Now for the development in OLIVER et al. v. McDADE et al. Court of Appeals case number A14A0147.

The majority holding in Oliver says three very odd things: 1) since we cannot tell from the evidence how much of the clinical depression flows from plaintiff’s injuries in the car wreck versus getting his friend’s brains splattered on him, we leave that to the jury and 2) under the pecuniary loss exception, Plaintiff gets to claim purely emotional damages anyway because his property was destroyed in the crash. 3) The biggest oddity is that this was not a family member and the Court allowed the friend to claim for what he saw. Previously these claims were limited to family members only.

There has long been a weird bootstrap called the pecuniary loss exception which allowed emotional damages where your own property was damaged in the same event. The idea being that if you are closely enough tied to the trauma, you can recover. In a blog post in 2010 on this site, I wrote about using the pecuniary impact rule to allow a more appropriate recovery.

The Oliver decision seems to be opening the door even wider to stretch the Lee exception to cover non relatives if there is still an impact and physical injury. It also seems to shore up the pecuniary loss exception.
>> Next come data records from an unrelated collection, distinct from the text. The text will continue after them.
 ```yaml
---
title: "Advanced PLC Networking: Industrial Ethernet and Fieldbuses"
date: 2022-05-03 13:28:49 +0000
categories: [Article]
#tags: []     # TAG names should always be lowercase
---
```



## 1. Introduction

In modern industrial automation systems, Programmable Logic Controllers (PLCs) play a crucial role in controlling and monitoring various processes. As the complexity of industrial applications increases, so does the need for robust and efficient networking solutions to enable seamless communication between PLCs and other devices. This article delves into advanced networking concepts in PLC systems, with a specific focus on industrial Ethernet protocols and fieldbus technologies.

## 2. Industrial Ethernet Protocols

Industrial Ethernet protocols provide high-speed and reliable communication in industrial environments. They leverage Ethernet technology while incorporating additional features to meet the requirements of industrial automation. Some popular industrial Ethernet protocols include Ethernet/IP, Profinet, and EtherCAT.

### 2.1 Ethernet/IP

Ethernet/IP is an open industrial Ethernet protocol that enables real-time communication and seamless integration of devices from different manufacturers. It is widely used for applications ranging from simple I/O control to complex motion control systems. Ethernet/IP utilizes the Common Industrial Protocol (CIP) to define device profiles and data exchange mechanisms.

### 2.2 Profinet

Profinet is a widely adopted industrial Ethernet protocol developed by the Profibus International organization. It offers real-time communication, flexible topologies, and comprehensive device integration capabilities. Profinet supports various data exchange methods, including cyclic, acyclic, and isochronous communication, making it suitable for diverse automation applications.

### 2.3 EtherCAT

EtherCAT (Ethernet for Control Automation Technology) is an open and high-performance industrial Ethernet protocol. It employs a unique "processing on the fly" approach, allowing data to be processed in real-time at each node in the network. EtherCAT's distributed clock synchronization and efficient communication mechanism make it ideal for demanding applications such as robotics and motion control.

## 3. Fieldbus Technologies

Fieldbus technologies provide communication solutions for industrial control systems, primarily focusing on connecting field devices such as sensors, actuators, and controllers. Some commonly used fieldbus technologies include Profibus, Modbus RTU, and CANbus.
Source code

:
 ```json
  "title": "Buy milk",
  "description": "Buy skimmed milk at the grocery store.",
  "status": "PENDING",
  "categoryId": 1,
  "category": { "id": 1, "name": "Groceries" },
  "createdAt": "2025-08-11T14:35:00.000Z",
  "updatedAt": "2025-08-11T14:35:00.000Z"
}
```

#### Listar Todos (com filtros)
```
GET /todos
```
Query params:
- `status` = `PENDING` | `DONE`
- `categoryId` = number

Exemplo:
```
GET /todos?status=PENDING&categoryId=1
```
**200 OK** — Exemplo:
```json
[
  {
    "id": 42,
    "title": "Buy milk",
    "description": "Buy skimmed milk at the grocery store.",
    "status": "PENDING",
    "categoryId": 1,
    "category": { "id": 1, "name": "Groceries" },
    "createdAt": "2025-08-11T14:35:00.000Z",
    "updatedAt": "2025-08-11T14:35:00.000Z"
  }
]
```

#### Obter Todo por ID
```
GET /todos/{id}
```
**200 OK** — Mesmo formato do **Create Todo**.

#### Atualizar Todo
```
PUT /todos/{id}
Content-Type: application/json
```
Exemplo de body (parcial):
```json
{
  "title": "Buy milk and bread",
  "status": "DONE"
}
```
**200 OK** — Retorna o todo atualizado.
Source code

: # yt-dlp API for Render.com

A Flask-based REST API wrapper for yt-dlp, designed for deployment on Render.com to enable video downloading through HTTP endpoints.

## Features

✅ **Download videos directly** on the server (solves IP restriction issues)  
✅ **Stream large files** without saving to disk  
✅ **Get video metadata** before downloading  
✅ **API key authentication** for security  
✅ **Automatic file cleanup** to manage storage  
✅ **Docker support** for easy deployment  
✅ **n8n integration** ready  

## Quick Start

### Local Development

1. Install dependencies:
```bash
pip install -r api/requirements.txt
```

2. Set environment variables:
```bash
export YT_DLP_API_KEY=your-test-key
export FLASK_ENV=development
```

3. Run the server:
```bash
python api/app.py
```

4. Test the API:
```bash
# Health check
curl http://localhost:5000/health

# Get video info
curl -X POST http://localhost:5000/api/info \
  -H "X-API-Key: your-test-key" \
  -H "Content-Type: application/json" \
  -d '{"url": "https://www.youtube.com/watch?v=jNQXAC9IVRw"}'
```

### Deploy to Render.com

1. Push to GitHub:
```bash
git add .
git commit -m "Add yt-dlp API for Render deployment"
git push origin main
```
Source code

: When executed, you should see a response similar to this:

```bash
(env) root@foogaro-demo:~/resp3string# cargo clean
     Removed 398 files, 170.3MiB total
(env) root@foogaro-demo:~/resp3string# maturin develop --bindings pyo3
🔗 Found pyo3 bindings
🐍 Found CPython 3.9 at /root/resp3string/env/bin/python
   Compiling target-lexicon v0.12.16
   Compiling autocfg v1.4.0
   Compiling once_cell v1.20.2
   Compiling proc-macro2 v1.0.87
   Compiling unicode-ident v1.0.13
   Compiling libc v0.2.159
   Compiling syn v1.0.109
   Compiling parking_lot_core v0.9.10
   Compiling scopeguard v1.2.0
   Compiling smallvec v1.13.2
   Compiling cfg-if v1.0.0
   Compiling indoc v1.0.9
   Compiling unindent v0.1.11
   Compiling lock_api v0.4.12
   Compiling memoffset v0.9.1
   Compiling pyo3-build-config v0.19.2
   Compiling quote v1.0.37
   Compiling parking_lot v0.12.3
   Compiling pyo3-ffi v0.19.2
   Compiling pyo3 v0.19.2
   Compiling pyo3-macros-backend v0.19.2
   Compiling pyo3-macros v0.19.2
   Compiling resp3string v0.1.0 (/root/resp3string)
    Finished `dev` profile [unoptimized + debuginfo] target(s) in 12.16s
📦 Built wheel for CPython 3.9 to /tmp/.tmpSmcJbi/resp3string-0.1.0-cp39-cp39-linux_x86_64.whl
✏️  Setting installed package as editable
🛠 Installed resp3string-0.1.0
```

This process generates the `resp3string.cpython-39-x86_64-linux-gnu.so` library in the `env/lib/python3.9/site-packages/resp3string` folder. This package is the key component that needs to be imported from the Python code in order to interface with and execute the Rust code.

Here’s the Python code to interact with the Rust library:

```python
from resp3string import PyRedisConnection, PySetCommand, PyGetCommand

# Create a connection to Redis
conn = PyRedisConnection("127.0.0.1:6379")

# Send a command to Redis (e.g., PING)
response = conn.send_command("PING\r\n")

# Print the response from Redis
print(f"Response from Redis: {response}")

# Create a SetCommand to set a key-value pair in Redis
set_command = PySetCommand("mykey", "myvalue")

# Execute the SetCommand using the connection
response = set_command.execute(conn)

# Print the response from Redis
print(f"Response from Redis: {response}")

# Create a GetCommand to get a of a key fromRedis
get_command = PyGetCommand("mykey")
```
The Supreme Court took the case under consideration and pretty much agreed that where there is a blurred line between the emotional injury component and the physical injury, the testimony will be allowed in front of the jury. That’s a win for the plaintiff because the Court is authorizing a friend to recover for seeing a bloody injury if there is a satisfaction of the pecuniary loss rule. Something you own gets physically destroyed in the crash)

This seems to be the state of the law now:

1. A physically injured parent can recover for emotional distress from witnessing the death of their child in the same event.

2. A parent cannot recover sue for distress from the death of a child during child delivery.

3. A parent cannot sue for emotional distress from witnessing the non-fatal injury of his family members in the same event. McCunney v. Clary 259 Ga. App. 260 (2003)

4. If the plaintiff had personal property destroyed in the incident, they can sue for emotional distress. This should loop back in a lot of parent claims for injury to the child.